Democrats are rallying against plans by President Donald Trump to cut $54 billion from non-defense side of the discretionary budget in fiscal 2018 in order to offset a corresponding increase in military spending. The proposed cuts threaten major federal programs that are essential for economic developers across the United States, as Democrats and advocates expect export-oriented, manufacturing, business-focused, education, and workforce programs to be targeted by the conservative administration.
President Trump’s proposed reduction to the domestic budget comes as non-defense spending is already on track to reach historic lows before the end of Trump’s first term, unless Congress acts to raise budgetary caps put in place in 2011 (PL 112-25). Under that budget law, defense spending is limited to $549 billion and nondefense spending is capped at $515.4 billion for fiscal 2018, which begins on October 1. Congress would need to pass a new budget law – not just a fiscal 2018 budget resolution that could be adopted with only Republican votes – in order to raise the caps to accommodate Trump’s proposals. The law could pose yet another hurdle for the Trump administration's plans.
Democrats, whose votes will be needed to advance fiscal 2018 appropriations later this year, reiterated their opposition to Trump’s budget plans, indicating that they will oppose any effort to boost defense spending at the expense of domestic programs. Democratic lawmakers perceive Trump’s budget guidance as setting the stage for drastic cuts that will hurt American workers and weaken the national economy, and they are prepared to stall any proposals that shift more economic burdens onto American families, businesses, and communities.

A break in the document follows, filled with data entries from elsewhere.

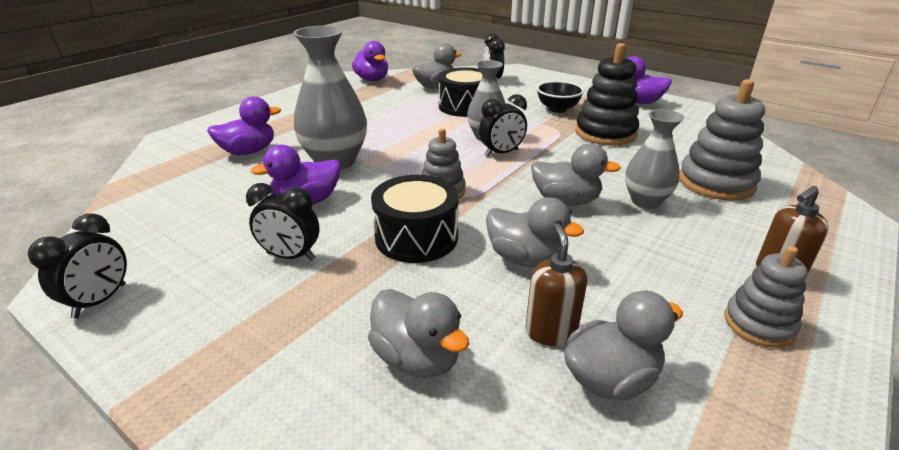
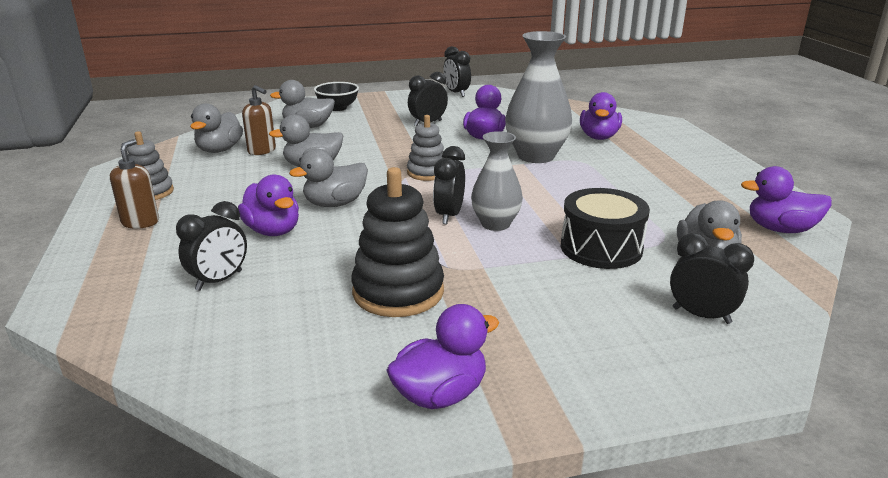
camera: 130 degrees right, 5 degrees down
black drum [371,175,459,263] -> none
black bowl [537,81,584,113] -> black bowl moved to [314,82,359,111]
grey vase [625,109,684,209] -> purple duck [238,174,299,236]
grey stacking toy [679,79,765,201] -> black clock [176,201,247,291]

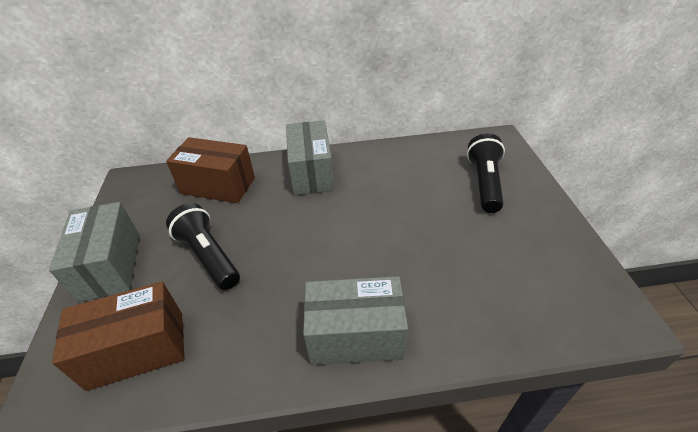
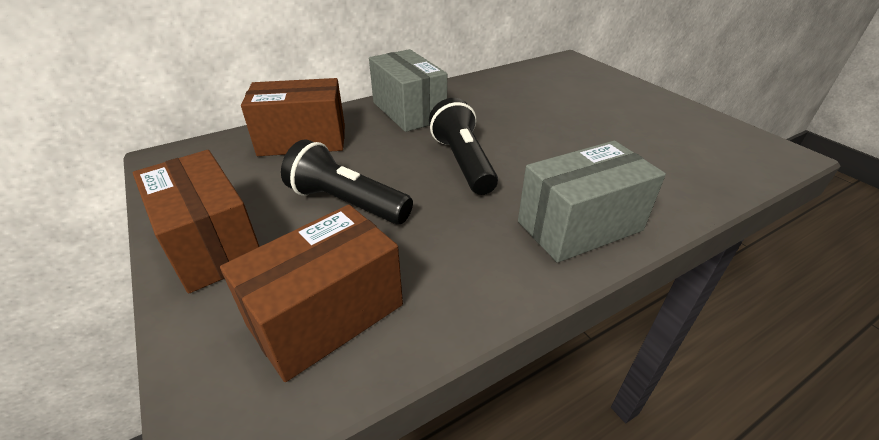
camera: 25 degrees left, 5 degrees down
grey box [49,202,140,302] -> brown box [133,150,260,293]
black flashlight [467,133,505,213] -> black flashlight moved to [429,98,498,195]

Republicans were also lukewarm to Trump’s proposal for drastic cuts, suggesting that the first budget request to Congress could be a tough sell. Republican lawmakers and appropriators are also skeptical of the budget proposal, given that non-defense spending is already at historically low levels. Many Republicans also have a lot of vested interests in protecting services and investments that are critical to hardworking American families and communities across the country. Funding for programs that invest in American communities and provide opportunities for all Americans to get ahead are already under significant pressure, and cutting them even further is dangerous and short-sighted.